第二部分:构建系统与基础设施
2.1 CMake构建配置
企业级C++项目需要可靠的构建系统。CMake是C/C++项目的事实标准,支持跨平台构建。
# CMakeLists.txt - 顶层配置
cmake_minimum_required(VERSION 3.15)
project(KivaDB VERSION 1.0.0 LANGUAGES CXX)
# ========== C++标准配置 ==========
set(CMAKE_CXX_STANDARD 17)
set(CMAKE_CXX_STANDARD_REQUIRED ON)
set(CMAKE_CXX_EXTENSIONS OFF)
# ========== 编译选项 ==========
# 根据构建类型设置不同的编译选项
if(CMAKE_BUILD_TYPE STREQUAL "Debug")
# Debug模式:关闭优化,开启调试信息,开启地址消毒器
add_compile_options(-g -O0 -Wall -Wextra -Werror -Wno-unused-parameter)

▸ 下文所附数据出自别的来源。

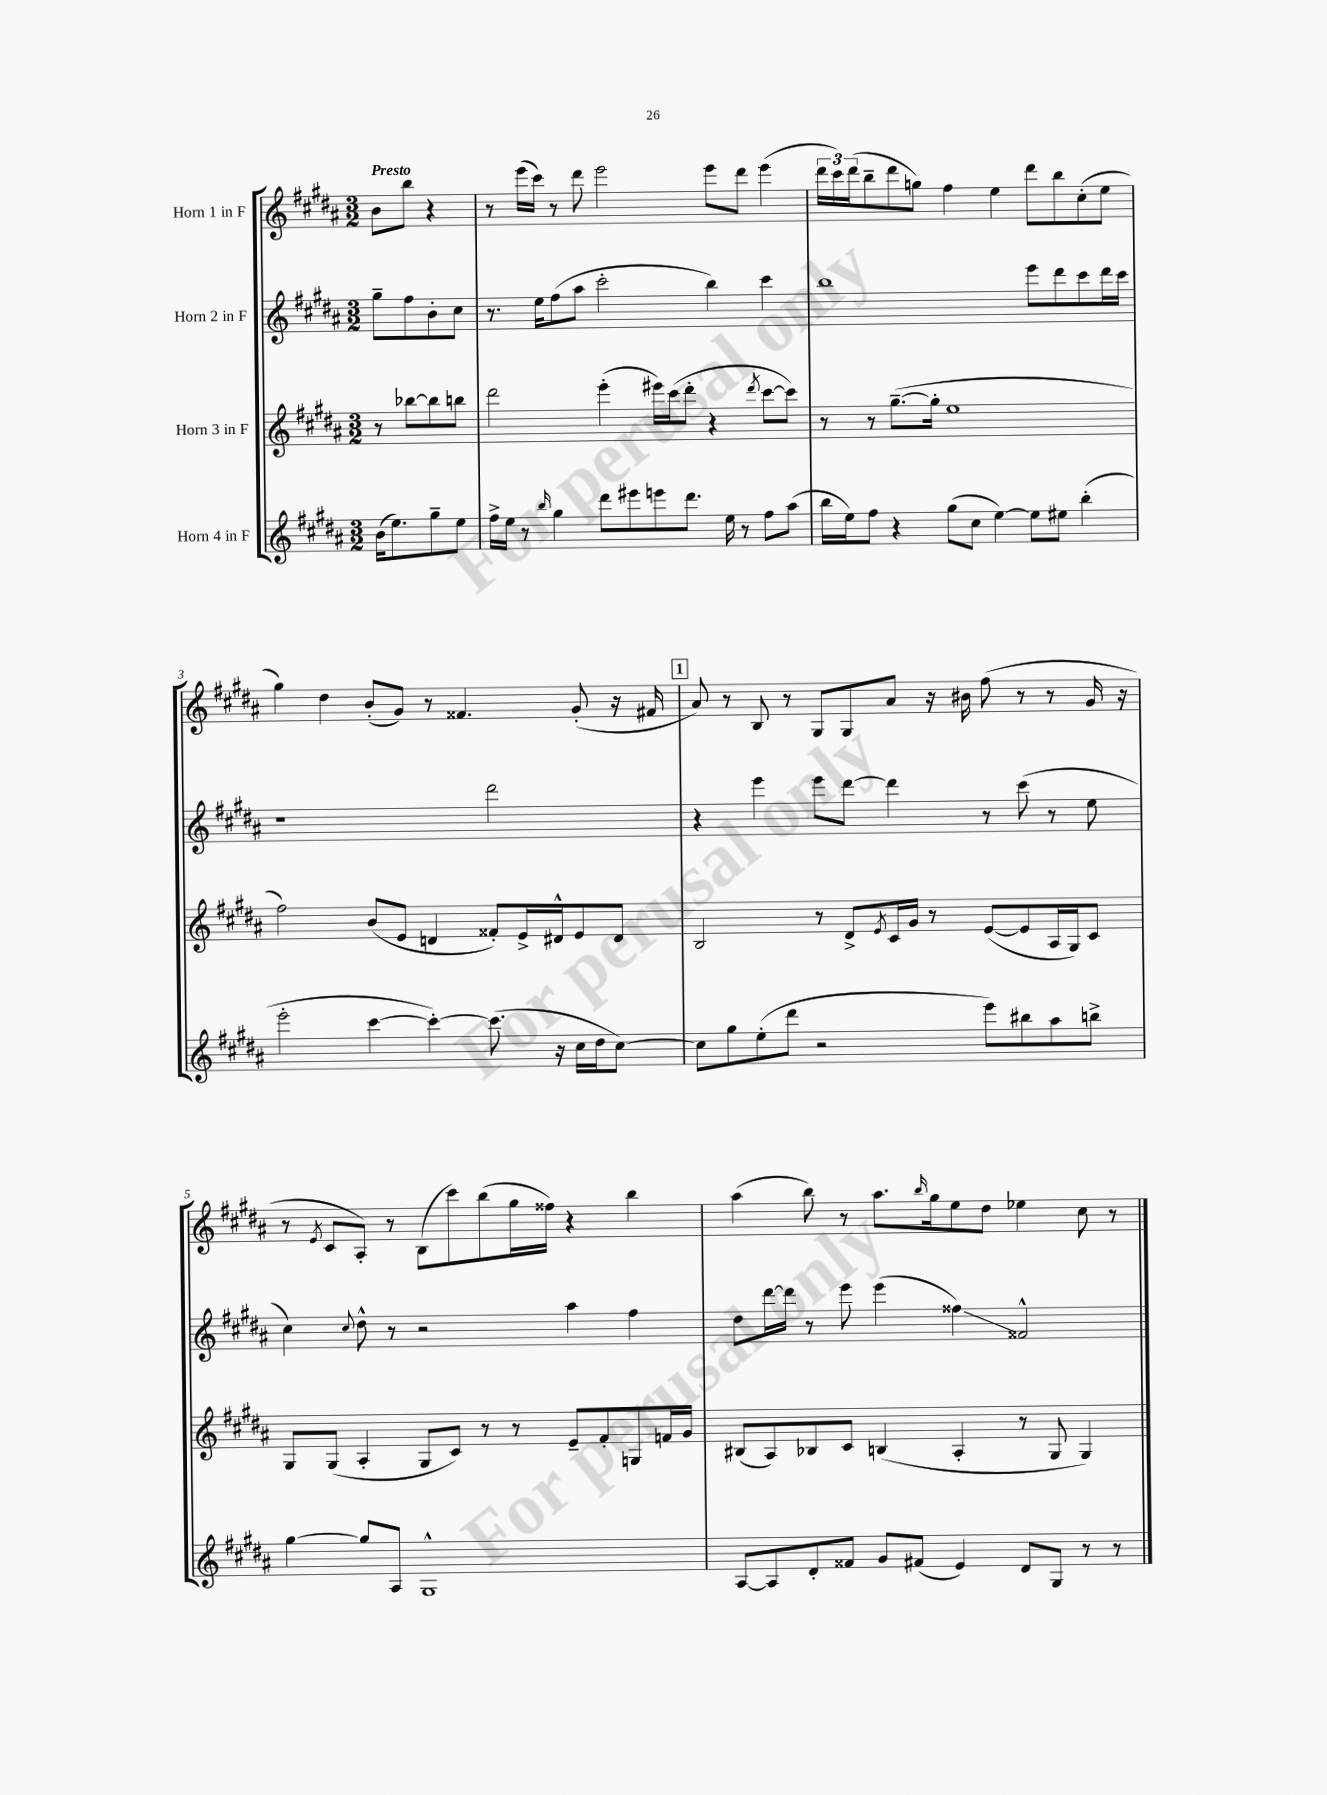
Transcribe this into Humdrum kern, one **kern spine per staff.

**kern	**kern	**kern	**kern
*staff4	*staff3	*staff2	*staff1
*clefG2	*clefG2	*clefG2	*clefG2
*k[f#c#g#d#a#]	*k[f#c#g#d#a#]	*k[f#c#g#d#a#]	*k[f#c#g#d#a#]
*M3/2	*M3/2	*M3/2	*M3/2
(16b	8r	8gg#~	8b
8.ee)	.	.	.
.	[8bb-	8ff#	8bb
8gg#~	8bb-]	8b'	4r
8ee	8bb	8cc#	.
=	=	=	=
16ff#^	2ddd#	8.r	8r
16ee	.	.	.
8r	.	.	(16eee
.	.	16ee	16ccc#)
16qqbb	.	.	.
4gg#	.	(8ff#	8r
.	.	8aa#	8ddd#
8ddd#	(4eee'	2ccc#'	2eee
8eee#	.	.	.
8eee	16eee#)	.	.
.	(16ccc#	.	.
8.ddd#	8ddd#'	.	.
.	4r	4bb)	8eee
16ee	.	.	.
8r	.	.	8ddd#
.	8qddd#	.	.
8ff#	[8ccc#	4ccc#	(4eee
(8aa#	8ccc#])	.	.
=	=	=	=
16bb	8r	1bb	24ddd#
.	.	.	24ccc#)
16ee)	.	.	.
.	.	.	(24ddd#
8ff#	8r	.	8bb~
4r	([8.gg#~	.	8ddd#
.	.	.	8gg)
.	16gg#']	.	.
(8gg#	1ee	.	4ff#
8cc#	.	.	.
[4ee)	.	.	4ee
8ee]	.	8eee	8ddd#
8ee#	.	8ddd#	8bb
(4bb'	.	8ccc#	(8cc#'
.	.	16ddd#	8ee
.	.	16ccc#	.
=	=	=	=
2eee'	2ff#)	1r	4gg#)
.	.	.	4dd#
[4ccc#	(8b	.	(8b'
.	8e	.	8g#)
4ccc#'_)	4d	.	8r
.	.	.	4.f##
(8.ccc#]	8f##')	2ddd#	.
.	16e^	.	.
16r	16d#^^	.	.
16cc#	8e	.	(8g#'
16dd#	.	.	.
[8cc#)	8d#	.	16r
.	.	.	16f#
=	=	=	=
8cc#]	2B	4r	8a#)
8gg#	.	.	8r
(8ee'	.	4eee	8B
8ddd#	.	.	8r
2r	8r	8eee	8G#
.	8d#^	[8ddd#	8G#
.	8qe	.	.
.	16c#	4ddd#]	8a#
.	16g#	.	.
.	8r	.	16r
.	.	.	16b#
8eee)	([8e	8r	(8ff#
8bb#	8e]	(8ccc#	8r
8aa#	16A#	8r	8r
.	16G#)	.	.
8bb^	8c#	8ee	16g#
.	.	.	16r
=	=	=	=
[4gg#	8G#	4cc#)	8r
.	.	.	8qe
.	(8G#	.	8c#
.	.	8qqcc#	.
8gg#]	4A#'	8dd#^^	8A#')
8A#	.	8r	8r
1G#^^	8G#	2r	(8B
.	8c#)	.	8ccc#)
.	8r	.	(8bb
.	8r	.	16gg#
.	.	.	16ff##)
.	8e~	4aa#	4r
.	8f#'	.	.
.	8G	4ff#	4bb
.	16f	.	.
.	16g#	.	.
=	=	=	=
[8A#	(8B#	8dd#	(4aa#
8A#]	8A#)	[16ddd#	.
.	.	16ddd#]	.
8d#'	8B-	8r	8bb)
8f##	8c#	8eee	8r
8g#	(4B	(4eee	8.aa#
(8f#	.	.	.
.	.	.	16qqbb
.	.	.	16gg#
4e)	4A#'	4ff##)	8ee
.	.	.	8dd#
8d#	8r	2f##^^	4ee-
8G#	8G#	.	.
8r	4G#)	.	8cc#
8r	.	.	8r
==	==	==	==
*-	*-	*-	*-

add_compile_options(-fsanitize=address -fsanitize=undefined)
add_link_options(-fsanitize=address -fsanitize=undefined)
set(CMAKE_CXX_FLAGS_DEBUG "-DDEBUG")
else()
# Release模式:开启优化,开启LTO,生成调试符号便于线上排查
add_compile_options(-O3 -DNDEBUG -flto -march=native)
add_compile_options(-g -fno-omit-frame-pointer) # 保留帧指针,便于perf采样
add_link_options(-flto)
endif()
# ========== 平台检测 ==========
if(CMAKE_SYSTEM_NAME STREQUAL "Linux")
add_compile_definitions(__LINUX__)
set(PLATFORM_LIBS pthread dl rt)
# 检查epoll支持
include(CheckCXXSymbolExists)
check_cxx_symbol_exists(epoll_create sys/epoll.h HAVE_EPOLL)
if(NOT HAVE_EPOLL)
message(FATAL_ERROR "epoll is required on Linux")
endif()
elseif(CMAKE_SYSTEM_NAME STREQUAL "Darwin")
add_compile_definitions(__MACOS__)
set(PLATFORM_LIBS pthread)
# macOS使用kqueue
add_compile_definitions(HAVE_KQUEUE)
elseif(CMAKE_SYSTEM_NAME STREQUAL "Windows")
add_compile_definitions(__WINDOWS__)
set(PLATFORM_LIBS ws2_32)
# Windows使用IOCP
add_compile_definitions(HAVE_IOCP)
endif()
# ========== 第三方依赖 ==========
# 设置第三方库路径
set(THIRD_PARTY_DIR ${CMAKE_SOURCE_DIR}/third_party)
# jemalloc - 高性能内存分配器
option(USE_JEMALLOC "Use jemalloc as memory allocator" ON)
if(USE_JEMALLOC)
find_package(jemalloc)
if(jemalloc_FOUND)
add_compile_definitions(USE_JEMALLOC)
set(EXTRA_LIBS ${EXTRA_LIBS} jemalloc::jemalloc)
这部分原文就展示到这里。